I will talk a bit about my research today. So my name is Florian Fischer.

I am a postdoc research associate in the Intelligent Interactive Systems group at the University of Cambridge. And my research is mainly about modeling, predicting, and improving human-computer interaction.

Overview of Human-Computer Interaction

So what does that mean?

Human computer interaction, that's a kind of official definition by the committee, is a discipline concerned with the design, evaluation, and implementation of interactive computing systems for human use. And that's the essential bit.

So it's not only about finding more aesthetically appealing design designs or layouts and these kind of things but mainly putting the user in the focus and that's also why some of you might be familiar with and we have that user-centered design process both in as a main methodology for research but also for designers and practice which put the user at the beginning and also at the center of all the following iterative steps.

So we first need to understand the context in which the system is to be deployed, specify the user requirements, and then come up with design solutions that again need to be evaluated against what the target group or the users really need.

User-Centered Design Process

So for coming up with these design solutions, we have some, for example, guidelines, rough ideas of what a good design UI UX case might look like. However, the design space changes.

So in this traditional device era, we had stationary devices, mobile devices, desktop computers, tablets, smart watches, which kind of constrained and limited the possibilities the design space offers. For example, in terms of the Windows screen, in general, the Windows constrained and limited what can be outputted by an application, but also the input methods were kind of clearly defined.

But now that we're entering that spatial error, not saying that the devices will not be important anymore, but an error which offers much more opportunities as it allows users to directly interact with virtual objects in the same way as physical objects. So touching them, grasping them, playing around with them, maybe even speaking to them, offers an basically infinite design space that is much harder to cope with.

Research Focus

So what we propose and what I think is needed what we're currently working on, are computational models that allow us to predict and understand how users interact with technology, with interfaces.
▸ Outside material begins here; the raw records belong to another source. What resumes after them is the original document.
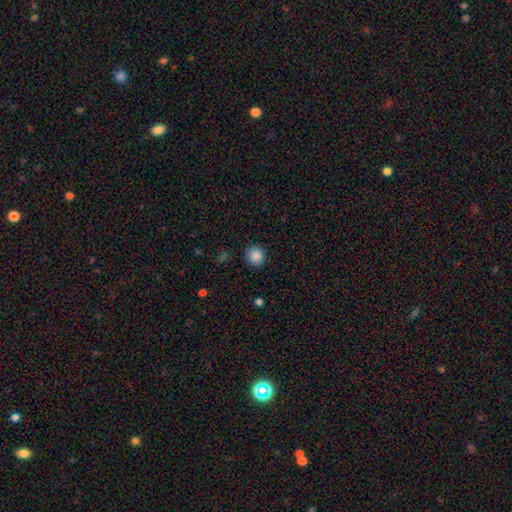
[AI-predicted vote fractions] The model was most divided on "smooth or featured": smooth: 88%, star or artifact: 9%, featured or disk: 3%. More confident: how rounded — round (91%); merging — none (90%).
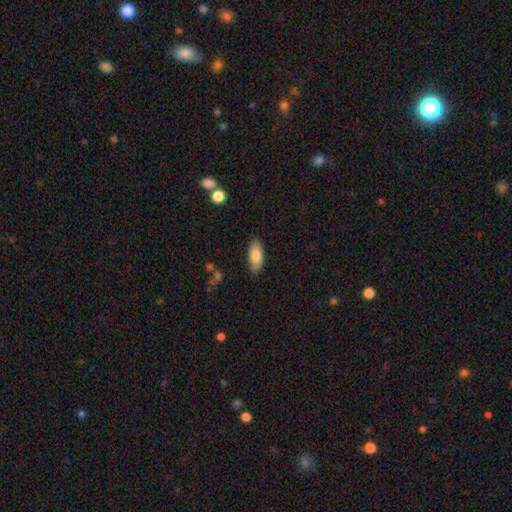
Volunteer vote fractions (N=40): Smooth or featured?
  - smooth: 75% *
  - featured or disk: 15%
  - star or artifact: 10%
How rounded?
  - in between: 77% *
  - cigar-shaped: 23%
  - round: 0%
Merging?
  - none: 89% *
  - minor disturbance: 8%
  - major disturbance: 3%
  - merger: 0%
And there are, during the last 10, 20 years, a lot of different kind of models that have been proposed in human-computer interaction in different areas.

For the sake of time, I won't go into detail here, but we'll focus my talk on another aspect.

Body Movement and HCI

If you have a look at all these different interaction techniques, both traditional ones and also ARVR usage, they all have something in common. They're all fundamentally based on human body movement. And that's an aspect that traditionally has been neglected in at least HCI, human computer interaction research. But it's important to have a closer look at that because body movement data conveys a lot of meaningful information, not only about the user's intent, but also about their uncertainty in doing a certain task or exercise and their well-being.
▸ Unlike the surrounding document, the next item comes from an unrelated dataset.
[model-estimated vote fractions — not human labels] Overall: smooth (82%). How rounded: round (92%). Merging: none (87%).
For example, it can be used to infer uncomfortable body postures early on or measure and adapt to physical fatigue. So predicting and understanding these body movements has untapped potential for system design. And the main question is, how can we understand and predict how users move in interaction?

And the method or the approach I'm going to present today consists of two components. The first one is biomechanical body models.
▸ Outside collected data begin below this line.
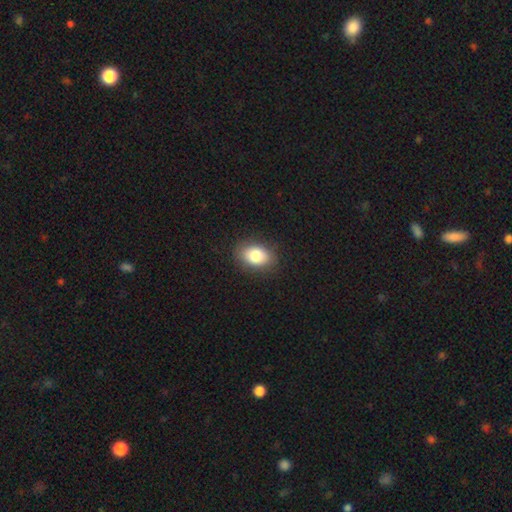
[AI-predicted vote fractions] Q: Smooth or featured?
A: smooth (81%); runner-up: featured or disk (10%)
Q: How rounded?
A: in between (81%); runner-up: round (17%)
Q: Merging?
A: none (86%); runner-up: minor disturbance (10%)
And there has been over the last decades a lot of body models being proposed. Models of different complexity and different scopes.

So the most simple ones basically model users as a rigid body with with simple joints connected to another, more advanced models are more closer to the real physiology. We have different scopes, some of them can only predict movement like the kinematics, others are also able to estimate or predict the underlying neuromuscular skeletal system. And we're focusing on that musculoskeletal level as it conveys a lot of meaningful information.

Biomechanical Models

So we're using this state-of-the-art model. It's a muscle actuated model of the upper extremity, that means of the arm, a model of the shoulder, the elbow, and the wrist. Could also more advanced version or recent versions also have a model of the head or the neck or the torso. So it can be in theory extended to a fully skeletal model.

It models all the bones, muscles, tendons and ligaments. And depending on whether we include the wrist and the finger or only model the arm and the shoulder, which again depends on the task we're about to simulate or to model, this might include up to 50 muscles.

So resulting in a highly complex model that is not not easy to use or to solve problems with, as we'll show later.

Approaches to Simulations

And there are fundamentally two approaches of how these body models can be used for simulation. So one is inverse, the probably more traditional approach, and the other is forward.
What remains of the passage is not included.